Я тихо хренел от этой информации. Ну ладно, брезентовые сапоги и кургузые ботинки вместо кожаных. Но боевое оружие солдатам на передовой не выдать?! Похоже, Иосиф Виссарионович не первый эту тактику применил. Было у кого поучиться! Добил же меня унтер рассказом о том, что в этом году некоторым мобилизационным командам вообще не выдали сапог, пришлось обойтись лаптями и обмотками. А на выданные интендантской службой дополнительные амуничные деньги можно было купить разве что голенище от сапога, да и то одно.
— Ты, кстати, Гаврила на ус мотай. Скоро большие станции проезжать будем. Там разносчики появятся. Народец из призыва
— Не совсем, господин младший унтер-офицер.
— Твои ботинки до первой весенней оттепели продержатся. А брезентовые сапоги и вовсе гавно! Дезертиры-то всё казённое добро скупщикам за бесценок сдают. Ща в деревнях вдоль железной дороги много солдатского имущества завелось. А у торговцев на станциях всегда приличные сапоги сторговать можно. Запас, он, как говориться, карман не тянет. Мало ли что тебе в Самаре выдадут. Исподнее, походную рубаху да штаны, шинель вряд ли из плохого сукна получишь. Их на складах много. А вот сапоги…
— За совет спасибо огромное, господин младший унтер-офицер! Кстати, поинтересоваться хотел. Я вроде как на птичьих правах здесь, может мне поучаствовать в общественных деньгах? Вижу, кашеварите прямо на месте. Всё-таки на меня-то довольствия не выделяют.
Демьян задумался на минуту, потом широко улыбнулся, демонстрируя прокуренные желтоватые крупные зубы.

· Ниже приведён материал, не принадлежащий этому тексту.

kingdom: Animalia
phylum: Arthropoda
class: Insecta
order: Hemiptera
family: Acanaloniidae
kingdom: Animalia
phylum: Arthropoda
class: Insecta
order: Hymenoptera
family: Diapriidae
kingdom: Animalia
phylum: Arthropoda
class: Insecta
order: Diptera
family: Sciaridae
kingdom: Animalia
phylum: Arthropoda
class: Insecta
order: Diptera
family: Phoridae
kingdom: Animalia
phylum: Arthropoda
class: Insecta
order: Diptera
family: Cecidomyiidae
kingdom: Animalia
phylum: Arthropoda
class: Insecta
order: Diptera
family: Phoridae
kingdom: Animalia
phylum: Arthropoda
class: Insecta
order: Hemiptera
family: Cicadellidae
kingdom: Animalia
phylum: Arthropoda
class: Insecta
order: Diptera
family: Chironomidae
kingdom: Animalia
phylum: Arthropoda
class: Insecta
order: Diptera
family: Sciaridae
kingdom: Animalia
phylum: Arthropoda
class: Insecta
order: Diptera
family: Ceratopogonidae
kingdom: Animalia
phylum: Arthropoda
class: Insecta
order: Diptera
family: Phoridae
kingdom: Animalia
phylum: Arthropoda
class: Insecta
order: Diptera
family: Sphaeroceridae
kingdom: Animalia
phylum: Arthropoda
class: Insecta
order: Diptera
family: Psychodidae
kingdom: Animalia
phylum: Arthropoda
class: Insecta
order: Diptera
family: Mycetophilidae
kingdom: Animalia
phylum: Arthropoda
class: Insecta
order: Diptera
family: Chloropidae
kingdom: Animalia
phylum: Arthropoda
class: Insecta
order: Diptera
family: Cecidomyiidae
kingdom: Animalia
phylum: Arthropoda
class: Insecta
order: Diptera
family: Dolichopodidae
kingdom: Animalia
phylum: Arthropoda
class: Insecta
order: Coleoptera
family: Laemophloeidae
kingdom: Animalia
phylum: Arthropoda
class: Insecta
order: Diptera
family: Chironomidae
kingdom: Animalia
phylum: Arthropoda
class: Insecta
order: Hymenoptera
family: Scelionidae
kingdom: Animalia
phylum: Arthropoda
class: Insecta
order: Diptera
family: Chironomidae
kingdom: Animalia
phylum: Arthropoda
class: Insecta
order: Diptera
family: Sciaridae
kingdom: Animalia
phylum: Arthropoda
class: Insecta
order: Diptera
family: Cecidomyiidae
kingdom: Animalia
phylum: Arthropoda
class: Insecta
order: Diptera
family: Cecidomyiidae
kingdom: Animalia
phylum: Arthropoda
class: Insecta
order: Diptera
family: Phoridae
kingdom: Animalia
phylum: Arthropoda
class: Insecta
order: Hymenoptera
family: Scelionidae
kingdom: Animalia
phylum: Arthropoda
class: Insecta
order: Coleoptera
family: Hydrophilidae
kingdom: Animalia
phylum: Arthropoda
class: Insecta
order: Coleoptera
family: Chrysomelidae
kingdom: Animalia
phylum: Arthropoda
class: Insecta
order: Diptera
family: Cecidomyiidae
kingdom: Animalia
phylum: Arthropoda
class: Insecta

— А и не откажимси. Крупы да консервов у нас вдосталь, а вот хлебушка, сушек да сахару маловато. А чай в дороге — первое дело! Скоро сам поймёшь. Сладкое на фронте вдвойне в цене. А я чай вприкуску очень уважаю.
— Сколько?
— Полтинника хватит.
Я оторопел. После оставленных Марфе десяти рублей у меня оставалось достаточно, но если я отдам унтеру сейчас полтинник, то у меня останется всего на пару-другую сапог. А ехать ещё, по самым малым прикидкам, две недели.
— Что, пожалел, Гаврила? Жадность задушила? Считаешь пятидесяти копеек много? — насмешливо посмотрел на меня Демьян.
Я облегчённо выдохнул. Да-а-а, надо же, чуть в лужу не сел со своими привычками из будущего! Вот ещё задача. Совсем я цену местным деньгам не знаю. Перед унтером выкрутился, объяснив, что имею лишь пятирублёвые ассигнации. Тот кивнул, сбегал по-быстрому в соседний вагон и разменял мне синенькую на горсть серебряных полтинников. Так и состоялась моя первая сделка в этом мире.
Приятной неожиданностью стало наличие сестёр милосердия, которые обитали в вагоне с коллежским асессором. Сам Иван Ильич занимал небольшой отгороженный дощатым щитом пенал с откидным столиком и топчаном, который был расположен там, где в наших вагонах обычно находится купе проводника. Врач держал в своём закутке бумаги и расчётно-учётные книги лазарета, там же ночевал, заодно и бдел за мужским личным составом, о чём в первый же день мне было сказано с намёком от одного из санитаров не поддаваться «греху кобелячьему», иначе не видать мне фронта как своих ушей. А, ежели и видать, то из окопов арестантской роты.
Девушек в серых платьях, накрахмаленных передниках с крестом и таких же белых косынках мне приходилось видеть не раз. Но всегда издалека. За неимением раненых, за которыми бы требовался уход, они большую часть дороги проводили в своём вагоне. Даже правом свободно покидать вагон сёстры милосердия не злоупотребляли. Если бы сам не видел и не рассказали солдаты, и не знал, что вагон населён. Ехали себе тихо, как мышки. Пару раз замечал Ивана Ильича, что возвращался с сестринской половины с ворохом журналов и указкой. Демьян пояснил, что дохтур занятия с милосердными проводит по части перевязок, обработки ран и прочей скорбной немочи тел солдатских.